> Fragmento del texto:
════

Les hago una visita a mi primo y a su novia y decidimos bajar un rato a la piscina. La piscina de la comunidad de su edificio. Antes de ir, como ya me habían avisado del posible chapuzón, me compro una toalla, aunque no encuentro un bañador que me acomode. A mí me gustan los bañadores de pata larga y de un solo color: el negro. Se conoce que soy siniestro hasta para ir al agua. El caso es que me presta mi primo el bañador de marras, hasta que compre uno. Porque el equipo completo de bañista me lo dejé en Zamora, ya que hace unos dos años que no me meto en remojo (en piscinas, lagos, ríos, mares, embalses, pero sí en la ducha, no vayan a pensar mal y me tachen de poco higiénico), por recomendación del médico. Como están a punto de cerrar los comercios y no me da tiempo a ver toallas, entro en un bazar chino. Allí tienen la toalla más macarra, ibérica y casposa de todos los tiempos. Y la compro, desde luego: es roja y negra, y muestra la silueta del toro de Osborne, con sus cuernos, su cola y su bolsa escrotal. Estos chinos sí que saben. "Es la toalla que llevaría Torrente, si fuera a la playa", dice mi primo. No le falta razón. A mí estas actitudes casposas, estas venas que me entran de vez en cuando, me procuran gran contento. Pero no lo hago por mal gusto, sino por cachondeo y por humor. Aunque he de -admitir que la toalla se me antoja simpática: un amigo me enseñó hace tiempo que uno de los emblemas de España es el morlaco de Osborne que vemos en algunas cunetas. Y yo ya digo lo mismo.
Alrededor de la piscina se está cómodo, encima del césped fresco y cuidado y leyendo un cómic de Spiderman. El sol se esconde y no hace demasiado calor. Proponen que nos vayamos al borde de la piscina. A meter los pies en remojo. A mí no me dan ganas de bañarme, será por la falta de costumbre. Y eso es precisamente lo que hacemos: meter sólo los pies. Los chavales, claro, se ponen a lanzarse en bomba cerca de nosotros. Los niños deben ser un poco gamberros en sus primeros años, porque de lo contrario luego crecen como firmes candidatos a recibir todas las collejas en el colegio y eso no es bueno. Eso de trastear no les viene mal, pero sin pasarse. Hay un niño que se las sabe todas: su hermana, un renacuajo más pequeño que él, trata de nadar con los manguitos puestos. Y nada cerca de nuestra orilla. De modo que el chaval se tira en bomba encima de ella y logra dos objetivos: que la hermana casi se ahogue y que el agua nos moje a nosotros de pies a cabeza. Un niño listo, que se dice.

════

> Listado de datos:

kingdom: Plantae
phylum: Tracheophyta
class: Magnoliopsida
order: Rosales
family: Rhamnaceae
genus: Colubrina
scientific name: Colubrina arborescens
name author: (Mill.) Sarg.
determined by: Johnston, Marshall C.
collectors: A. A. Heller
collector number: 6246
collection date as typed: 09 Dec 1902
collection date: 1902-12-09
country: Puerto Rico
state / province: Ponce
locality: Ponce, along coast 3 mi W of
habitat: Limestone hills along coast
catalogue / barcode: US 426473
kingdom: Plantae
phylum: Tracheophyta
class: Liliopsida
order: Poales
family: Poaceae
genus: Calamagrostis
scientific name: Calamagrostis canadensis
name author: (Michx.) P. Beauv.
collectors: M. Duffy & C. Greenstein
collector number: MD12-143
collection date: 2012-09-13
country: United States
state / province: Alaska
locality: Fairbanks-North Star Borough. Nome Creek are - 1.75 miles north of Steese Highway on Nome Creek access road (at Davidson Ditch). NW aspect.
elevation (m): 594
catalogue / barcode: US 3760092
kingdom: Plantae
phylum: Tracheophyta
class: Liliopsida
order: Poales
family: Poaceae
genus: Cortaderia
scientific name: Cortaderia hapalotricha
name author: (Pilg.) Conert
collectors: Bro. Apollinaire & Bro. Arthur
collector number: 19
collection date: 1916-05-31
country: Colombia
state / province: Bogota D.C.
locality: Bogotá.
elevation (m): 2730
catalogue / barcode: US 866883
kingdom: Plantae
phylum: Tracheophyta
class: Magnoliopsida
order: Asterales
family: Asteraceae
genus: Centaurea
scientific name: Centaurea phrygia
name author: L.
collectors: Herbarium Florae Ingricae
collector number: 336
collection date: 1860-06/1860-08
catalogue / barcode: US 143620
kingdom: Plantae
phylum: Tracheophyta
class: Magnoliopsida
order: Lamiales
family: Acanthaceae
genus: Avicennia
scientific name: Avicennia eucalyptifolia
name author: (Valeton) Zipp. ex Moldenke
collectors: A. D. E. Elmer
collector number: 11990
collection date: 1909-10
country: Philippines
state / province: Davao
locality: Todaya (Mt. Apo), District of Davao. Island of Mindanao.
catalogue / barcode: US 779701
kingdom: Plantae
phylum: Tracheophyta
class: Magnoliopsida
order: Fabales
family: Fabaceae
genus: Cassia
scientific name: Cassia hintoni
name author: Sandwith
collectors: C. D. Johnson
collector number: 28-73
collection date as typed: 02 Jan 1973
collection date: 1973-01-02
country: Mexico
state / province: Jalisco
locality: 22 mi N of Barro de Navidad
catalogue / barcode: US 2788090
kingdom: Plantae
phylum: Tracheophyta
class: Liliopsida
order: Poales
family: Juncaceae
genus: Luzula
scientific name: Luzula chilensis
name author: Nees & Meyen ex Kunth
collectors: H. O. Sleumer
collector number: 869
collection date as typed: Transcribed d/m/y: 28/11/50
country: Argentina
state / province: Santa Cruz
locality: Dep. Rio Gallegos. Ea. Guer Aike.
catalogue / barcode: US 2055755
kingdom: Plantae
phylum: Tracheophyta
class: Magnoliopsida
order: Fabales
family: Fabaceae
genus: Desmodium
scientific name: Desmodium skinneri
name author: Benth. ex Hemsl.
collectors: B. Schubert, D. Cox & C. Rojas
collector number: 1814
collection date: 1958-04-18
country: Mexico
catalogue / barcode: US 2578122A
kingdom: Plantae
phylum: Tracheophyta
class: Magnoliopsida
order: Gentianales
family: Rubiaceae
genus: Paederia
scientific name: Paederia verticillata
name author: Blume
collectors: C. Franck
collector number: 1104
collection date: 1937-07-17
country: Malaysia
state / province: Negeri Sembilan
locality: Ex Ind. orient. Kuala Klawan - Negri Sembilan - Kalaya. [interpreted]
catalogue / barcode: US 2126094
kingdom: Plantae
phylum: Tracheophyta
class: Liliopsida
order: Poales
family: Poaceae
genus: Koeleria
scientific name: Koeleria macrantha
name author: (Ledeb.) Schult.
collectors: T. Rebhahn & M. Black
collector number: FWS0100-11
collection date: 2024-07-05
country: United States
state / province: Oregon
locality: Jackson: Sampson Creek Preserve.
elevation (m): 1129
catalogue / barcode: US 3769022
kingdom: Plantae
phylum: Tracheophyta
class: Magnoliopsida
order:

════

> Qué hacer:
a – Resume en dos oraciones el relato de la piscina.
b – Sigue escribiendo el relato de la piscina a partir de la última oración.

> Respuestas:
a – Antes de bajar a la piscina de la comunidad del edificio de su primo, el narrador usa un bañador que le presta su primo y compra en un bazar chino una toalla roja y negra con la silueta del toro de Osborne, que le parece simpática. Junto a la piscina solo meten los pies en el agua, hasta que un niño se tira en bomba encima de su hermana pequeña y los moja de pies a cabeza.

b –
Pero la madre lo advierte, porque las madres están en todo y no pierden detalle (las madres poseen un sentido propio de superhéroes de cómic, sólo que el hombre machista, a través de la historia, ha querido cambiarles la capa por el mandil de cocina). La madre lo advierte y no para de reprenderlo, dando grandes voces: "¡José María, ten cuidado con tu hermana! ¡José María, como sigas así te castigo!". Entonces se da cuenta de que la criatura del infierno también nos está empapando a nosotros. Y suelta la frase: "¡José María, ten cuidado, no mojes a estos señores!". Ahí nos duele. "Señores". No duele tanto que nos llamen señores, sino que lo haga alguien que gasta unos diez años más que nosotros. Cuando a uno le empiezan a llamar señor, es que es más viejo de lo que creía. Yo, entre el calificativo y el chaparrón, empiezo a odiar a José María. Menos mal que su madre pone orden y lo castiga sin bañarse. Al final ni siquiera me hace falta meterme en el agua. No soy un bañista ideal. Soy fúnebre, nocturno, gruñón, etcétera. Ese ha sido mi primer día de piscina en años y así me ha ido, de culo. Si todo va bien hoy estaré en una playa de Alicante. Les cuento a la vuelta.